Während zu Beginn des diesjährigen Winters bereits der erste Schnell fällt und bizarre Eiskunstwerke die Pflanzen im Garten mit Raureif überziehen, machen wir es uns gern in den eigenen vier Wänden gemütlich. Der Nestbau hat in der dunklen Jahreszeit Hochkonjunktur und das Bad wird zur persönlichen Wellnessoase.
Luxus: Kombination aus Whirlpool und Dampfsauna
Auf langen Spaziergängen durch neblige Landschaften kann man jetzt höchstens noch Eisblumen pflücken, die erste Schneeballschlacht anzetteln oder eine Rodelpartie am Glühweinstand genießen.
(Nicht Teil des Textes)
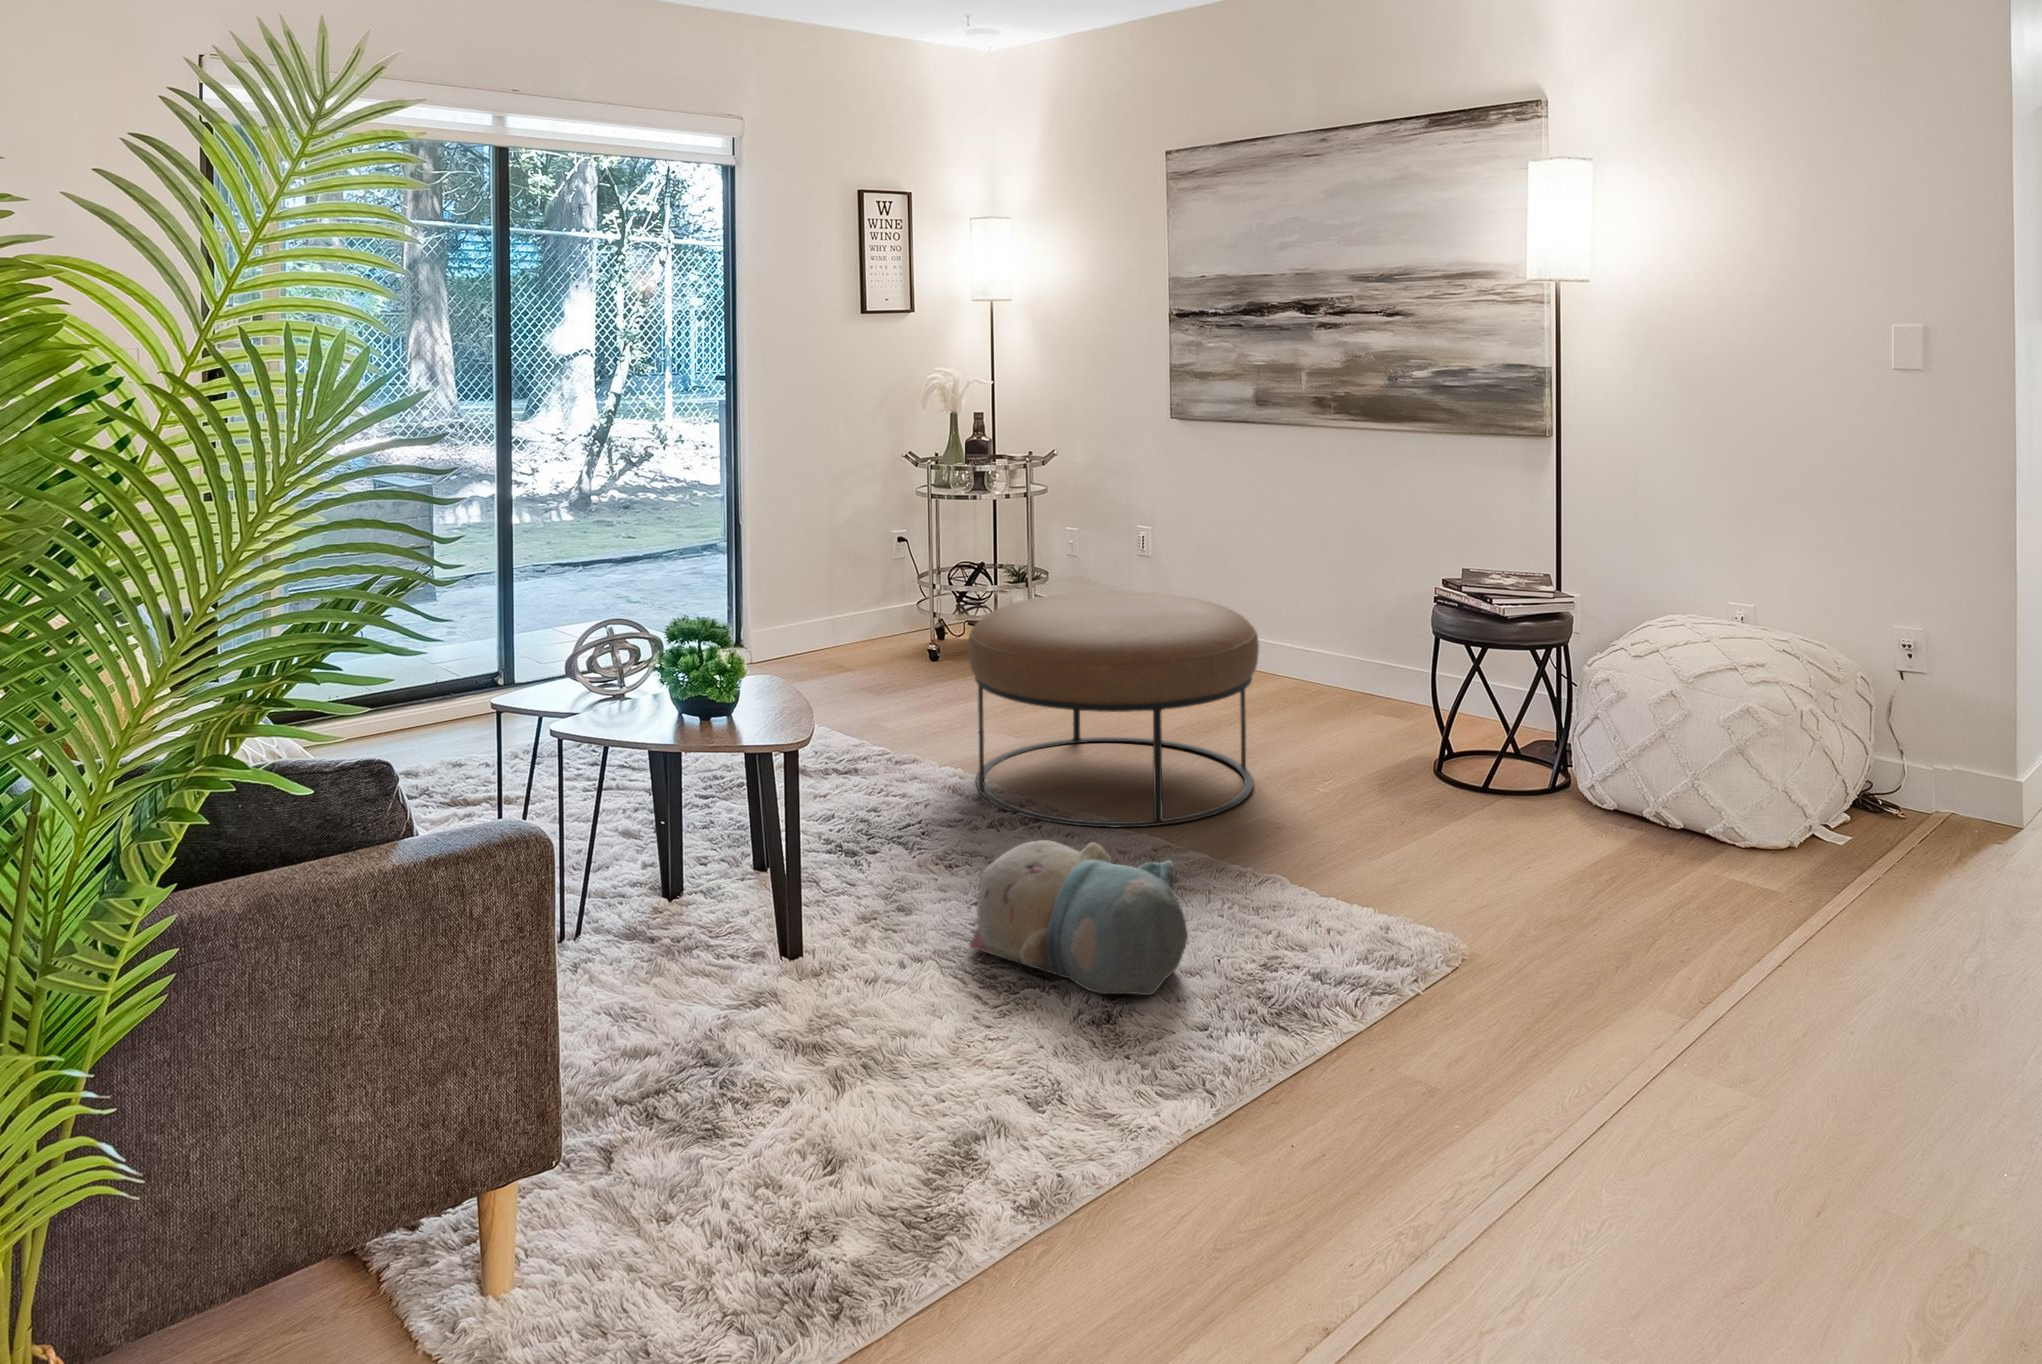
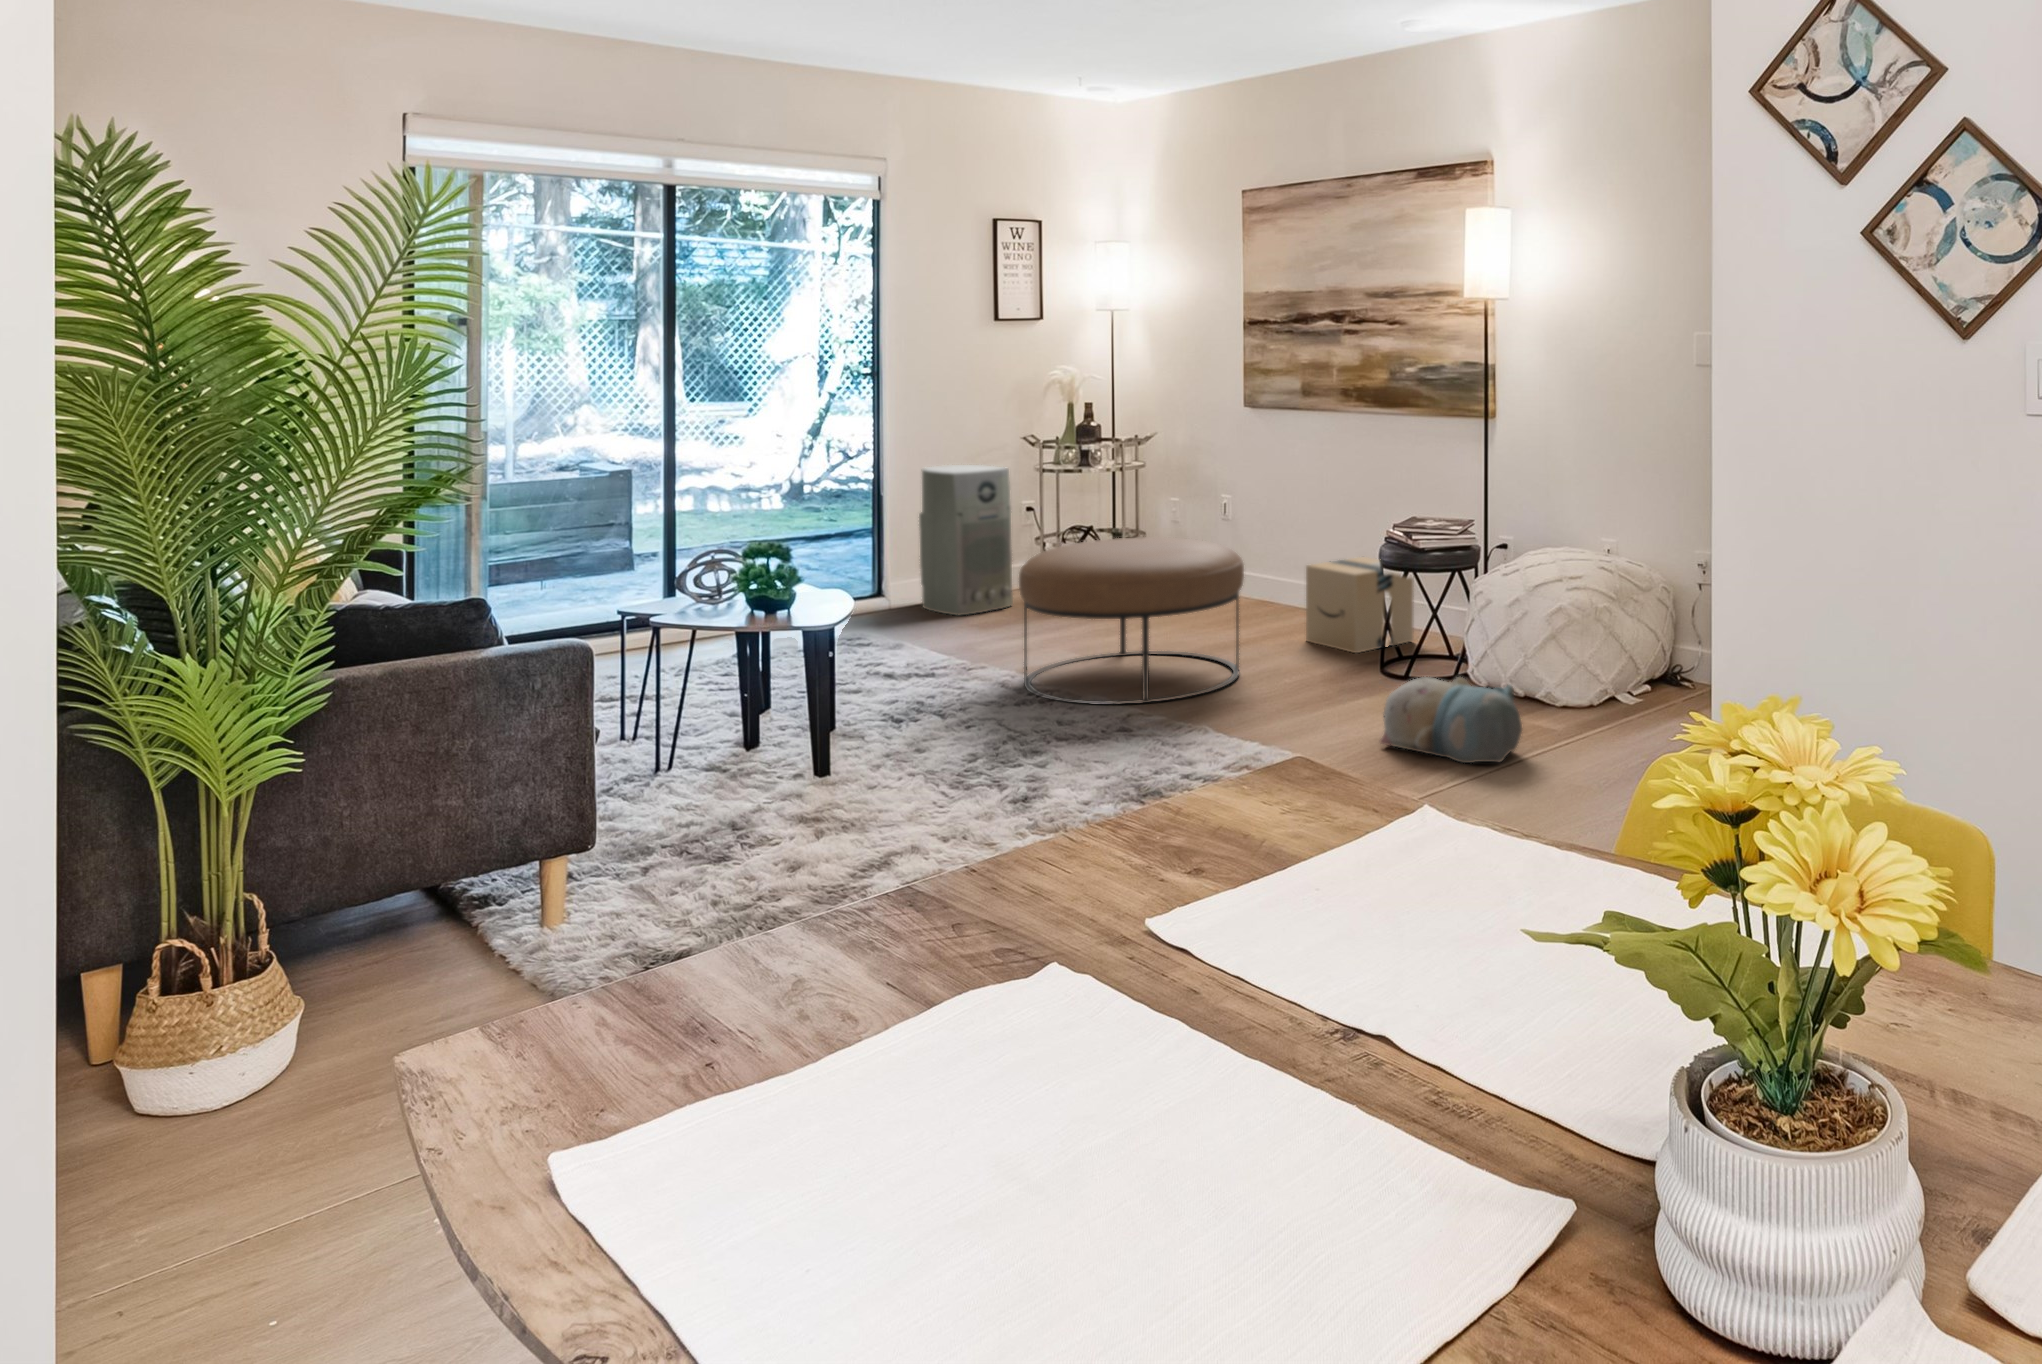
air purifier: none [784,491,899,678] -> present [919,465,1013,615]
cardboard box: none [1296,611,1438,743] -> present [1306,557,1414,653]
plush toy: present [970,840,1188,995] -> present [1380,677,1522,763]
Die ersten weißen Tage des ausgehenden Jahres lassen derweil den Wunsch nach einem eigenen Luxusbad aufwellen, denn was gibt es Schöneres, als nach einem Aufenthalt im eisigen Freien den Tag bei einem Schaumbad der Extraklasse ausklingen zu lassen? Die Königsklasse bietet in diesem Zusammenhang bloß noch eine Dampfdusche Whirlpool Kombi, bei der relaxtes Baden im Sprudelwasser mit den Vorzügen einer Dampfsauna vermählt wird. Die Muskeln lockern sich, wenn die Wasserbläschen den Körper sanft massieren und die anregende Wirkung für den Kreislauf weiß sogar unser Immunsystem positiv zu beeinflussen.
Die wohltuende Wirkung
Dampfbad wirkt in Verbindung von Wasser und Wärme wie Balsam auf den Körper, das wussten bereits die alten Römer in ihren mosaikverzierten Badeanlagen zu schätzen. Der Wasserdampf kondensiert an der Hautoberfläche und setzt dabei Wärme frei. In der Dampfsauna schwitzt man also vergleichsweise wenig. Die hohe Luftfeuchtigkeit hält das Bindegewebe der Haut elastisch und neben der schmerzlindernden und entkrampfenden Wirkung lassen sich sogar rheumatische Erkrankungen lindern. Die feuchtwarme Luft ist äußerst wohltuend für Muskeln und Gelenke, aber auch die inneren Atemwege profitieren von dieser Befeuchtung. Schleimlösend und entzündungshemmend beweist sich die Inhalation mit warmem Wasserdampf als adäquates Mittel gegen aufziehende oder abklingende Erkältungen, sowie Probleme der Stirn- und Nebenhöhlen.
Die Tradition der Bäder
Die Tradition der Bäder und Saunen ist keineswegs eine reine Erfindung nordischer Völker, wie die wohl bekannteste Finnensauna vermuten lassen könnte. Ganz besonders die milden Dampfbäder waren neben den Römern auch in anderen Regionen bekannt und gehören seit langem zum kulturellen Gut. Im Türkischen Bad, dem Hamam, genießt man traditionelle Seifenschaummassagen auf Marmortischen. Die warmen bis heißen Räumlichkeiten sind nur leicht mit Dampf durchzogen und zwischen 40 und 90 Grad heiß. Die russischen Banjas dagegen pendeln temperaturmäßig bei etwas über 40 Grad. Heiße Ofensteine werden hier mit Wasser übergossen und lassen den Raum beinahe vollständig im Wassernebel abtauchen. In keltischer Tradition werden die irischen Feuchtbäder mit frischer Luft versorgt, sodass hier kaum Nebel hängen bleibt.